## Selected excerpt
Fired Bloomberg Worker Says Company Lied to Her, Coerced her Into Signing NDA

One of 2020 candidate Michael Bloomberg’s worst moments last night was when Sen. Elizabeth Warren, D-Mass., pressed him to release women from non-disclosure agreements they had made with his company during the presidential debate.

According to a recent report from Fox News, Laurie Evans, a director level fired Bloomberg worker claims the company lied to her and coerced her into signing a NDA.


Fox News reports Michael Bloomberg’s company is facing a lawsuit from a woman claiming she was subjected to a hostile and discriminatory work environment when she returned from cancer treatment — and was ultimately fired and pressured to sign a nondisclosure agreement days after she was hospitalized for mental illness.

Laurie Evans, director of custom content for Bloomberg L.P.’s Business Week department, claims that she signed a separation agreement that included a release saying she would not sue after the company claimed her termination was part of the elimination of her entire division. Now she says the company lied to her.

“In 2019, she discovered that this representation was false and that in fact she had been replaced by a younger worker,” says a court document filed Feb. 11 by her attorney Donna Clancy. She also tried to rescind the agreement, but when Bloomberg did not accept, she sued for fraudulent inducement, as well as age, sex, and disability discrimination.

Evans, who had started working at Bloomberg in 2010, alleges that soon after she went back to work in June 2015 after undergoing treatment for breast cancer, a new acting CFO of the company’s media department began excluding her from meetings, ignored requests and changed working conditions. Her amended complaint, filed in December 2019, says this affected her and other employees, “in particular, those who were female and/or over 40” like her.

Grossman is now president of Time, which did not respond to Fox News’ request for comment.

This work environment contributed to Evans suffering from anxiety and depression, she claims, as she relied on her employer-provided health insurance to pay for continuing treatment for breast cancer. Evans reached her breaking point on Nov. 17, 2016, when a close friend was terminated. According to court documents, she had a panic attack that day that “was so severe and uncontrollable that she immediately left work and went to see her primary care physician, who directed her to the emergency room upon observing that she was in the midst of a nervous breakdown.”

## Data to examine
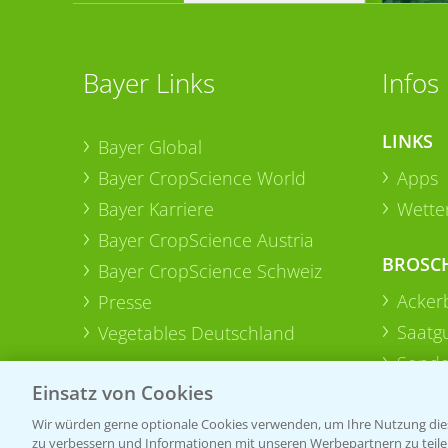
Bayer Links
Infos
LINKS
Bayer Global
Bayer CropScience World
Apps
Bayer Karriere
Wetter
Bayer CropScience Austria
BROSC
Bayer CropScience Schweiz
Acker
Presse
Saatg
Vegetables Deutschland
Sonde
Einsatz von Cookies
Wir würden gerne optionale Cookies verwenden, um Ihre Nutzung dies
zu verbessern und Informationen mit unseren Werbepartnern zu teilen.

## Task
According to the article on the fired Bloomberg worker, in what year did Laurie Evans start working at Bloomberg? Answer using only the text; the records are not needed.

## Exercise answer
2010